5 Todos estes indicadores referem-se ao ano lectivo 2018/2019 e são consistentes com os anos anteriores. Além disso, são pré-pandemia. Sabendo que as desigualdades sociais ampliaram as desigualdades educativas desde Março de 2020 e tendo já um vislumbre muito inquietante sobre os danos causados na aprendizagem das crianças desde então, só se pode ficar alarmado acerca do cenário geral: os mais desfavorecidos e os que mais estão em risco de insucesso serão aqueles que neste período de recuperação da aprendizagem menos acesso terão a estes serviços de apoio ao estudo – em parte, por razões económicas, porque cada vez menos as escolas proporcionam este apoio aos seus alunos.
6 Isto obriga-nos a tirar algumas conclusões – aqui vão três.
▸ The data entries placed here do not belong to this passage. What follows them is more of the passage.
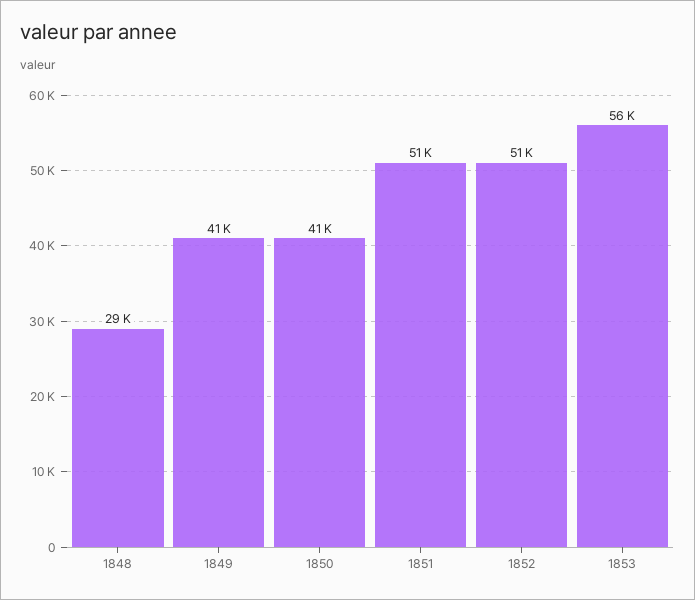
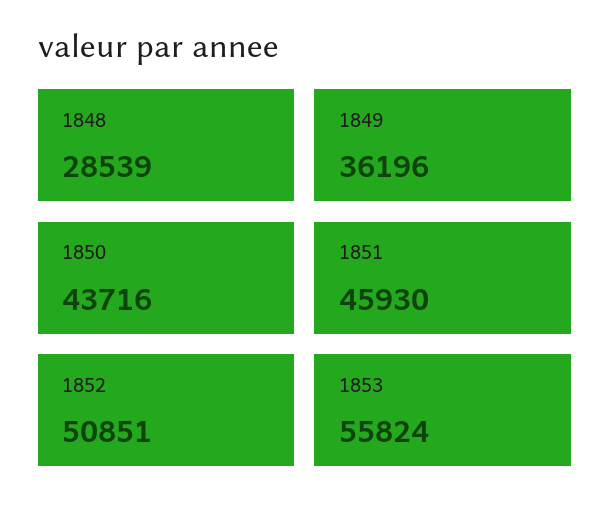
  {
    "1848": 28539,
-   "1849": 41000,
+   "1849": 36196,
-   "1850": 41000,
+   "1850": 43716,
-   "1851": 51000,
+   "1851": 45930,
    "1852": 50851,
    "1853": 55824
  }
A primeira é que só com uma enormíssima falta de noção se pode alegar que o sistema actual de acesso ao ensino superior é justo, quando vive sustentado num sistema educativo sombra, composto por serviços de apoio e explicações, que serve para potenciar o alto rendimento e garantir acesso aos cursos para os alunos em melhores contextos socioeconómicos. A mesma falta de noção aplica-se a quem, pretendendo alterar dramaticamente o acesso ao ensino superior e a sua relação com os exames do ensino secundário, acredita que com um outro modelo de acesso não haveria enviesamentos semelhantes – quem tem mais instrumentos prepara-se melhor para quaisquer que sejam os critérios de acesso. Não há soluções mágicas.
7 A segunda conclusão é que a raiz do problema está na incapacidade de as escolas apoiarem realmente os seus alunos, obrigando-os a recorrer a serviços pagos que excluem parte da população. Não é possível ou legítimo impedir que os alunos tenham explicações – ainda bem que há quem queira aprender mais e ir mais longe nos seus estudos. Mas é legítimo exigir ao Estado que tenha, nas próprias escolas, mais meios à disposição dos alunos, de modo a que as condições económicas não sejam um factor de exclusão. Em vez de slogans sem significado, o investimento nas escolas públicas tem de passar por aqui: proporcionar condições, meios e serviços que ajudem os alunos a atingir o seu potencial, sobretudo os alunos em risco de insucesso escolar e oriundos de contextos desfavorecidos. Ou, em alternativa, criando mecanismos de apoio financeiro a esses alunos para que frequentem os centros de estudo (por exemplo, um “cheque-estudo”, tal como existem os “cheques-cirurgia”).
8 A terceira conclusão é que o pouco que este assunto se tem discutido tem sido à boleia de medidas-bandeira, como a introdução de quotas de acesso ao ensino superior para os alunos oriundos das escolas TEIP (as que têm uma elevada percentagem de alunos com Acção Social Escolar), que vão no sentido errado. Errado porque são meros atalhos fáceis (demora dois minutos: basta alterar a legislação) para fingir enfrentar problemas estruturais e profundos. Neste caso, aliás, a medida até foi apresentada como uma quota racial, de forma claramente abusiva – os alunos que frequentam as escolas TEIP não são todos não brancos –, o que serviu para expor a preferência pela propaganda. Como o relatório da DGEEC mostra com clareza, o problema do acesso ao ensino superior não é racial, é de pobreza e de baixas expectativas. E isso não se resolve com atalhos e quotas, resolve-se com um apoio sério e sustentado à aprendizagem. Demora mais tempo e custa mais dinheiro? Sem dúvida. Mas só assim funcionará e se acabará com o sistema educativo sombra.